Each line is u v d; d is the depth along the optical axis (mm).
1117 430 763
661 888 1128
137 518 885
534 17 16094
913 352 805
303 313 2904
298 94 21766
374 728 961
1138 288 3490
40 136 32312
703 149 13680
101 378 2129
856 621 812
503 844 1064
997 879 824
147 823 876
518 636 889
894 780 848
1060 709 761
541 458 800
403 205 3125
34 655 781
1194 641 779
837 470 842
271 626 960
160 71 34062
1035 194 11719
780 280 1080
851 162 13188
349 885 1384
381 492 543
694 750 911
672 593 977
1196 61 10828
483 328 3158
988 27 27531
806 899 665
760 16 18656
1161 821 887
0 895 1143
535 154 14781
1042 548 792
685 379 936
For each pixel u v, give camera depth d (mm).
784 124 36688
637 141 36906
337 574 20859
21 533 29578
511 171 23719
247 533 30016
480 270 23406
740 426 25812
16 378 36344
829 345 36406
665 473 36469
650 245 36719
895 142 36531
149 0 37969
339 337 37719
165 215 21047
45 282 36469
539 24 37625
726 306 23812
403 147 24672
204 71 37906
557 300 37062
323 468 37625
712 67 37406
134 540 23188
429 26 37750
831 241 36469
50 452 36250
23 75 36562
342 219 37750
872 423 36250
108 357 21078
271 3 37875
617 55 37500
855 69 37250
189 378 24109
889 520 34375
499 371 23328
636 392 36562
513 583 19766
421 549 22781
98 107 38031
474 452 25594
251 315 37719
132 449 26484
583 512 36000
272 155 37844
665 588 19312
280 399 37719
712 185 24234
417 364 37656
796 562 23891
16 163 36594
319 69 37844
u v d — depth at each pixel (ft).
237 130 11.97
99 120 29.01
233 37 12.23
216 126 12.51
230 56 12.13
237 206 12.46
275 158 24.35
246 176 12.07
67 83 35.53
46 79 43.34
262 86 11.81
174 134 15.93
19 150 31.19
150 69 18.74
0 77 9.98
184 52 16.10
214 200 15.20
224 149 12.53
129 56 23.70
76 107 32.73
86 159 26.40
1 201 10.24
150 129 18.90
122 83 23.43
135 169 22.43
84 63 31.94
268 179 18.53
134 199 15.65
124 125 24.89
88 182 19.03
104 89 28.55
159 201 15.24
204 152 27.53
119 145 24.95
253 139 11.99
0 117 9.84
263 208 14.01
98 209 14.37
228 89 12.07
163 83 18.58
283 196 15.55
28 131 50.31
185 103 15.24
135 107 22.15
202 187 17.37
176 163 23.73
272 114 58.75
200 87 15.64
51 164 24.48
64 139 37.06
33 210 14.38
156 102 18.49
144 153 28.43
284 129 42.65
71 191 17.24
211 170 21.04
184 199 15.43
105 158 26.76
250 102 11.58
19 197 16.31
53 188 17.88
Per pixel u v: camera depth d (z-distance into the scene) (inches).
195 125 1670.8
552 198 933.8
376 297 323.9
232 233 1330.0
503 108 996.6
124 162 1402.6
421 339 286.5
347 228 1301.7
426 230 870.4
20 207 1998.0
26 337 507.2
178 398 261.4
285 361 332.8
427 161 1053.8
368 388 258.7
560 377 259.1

- - - - -

Using the data above, extract exactly the lines from the one that holds "421 549 22781" to the one that holds "216 126 12.51", both ends included, and no others.

■ TASK RESPONSE
421 549 22781
98 107 38031
474 452 25594
251 315 37719
132 449 26484
583 512 36000
272 155 37844
665 588 19312
280 399 37719
712 185 24234
417 364 37656
796 562 23891
16 163 36594
319 69 37844
u v d — depth at each pixel (ft).
237 130 11.97
99 120 29.01
233 37 12.23
216 126 12.51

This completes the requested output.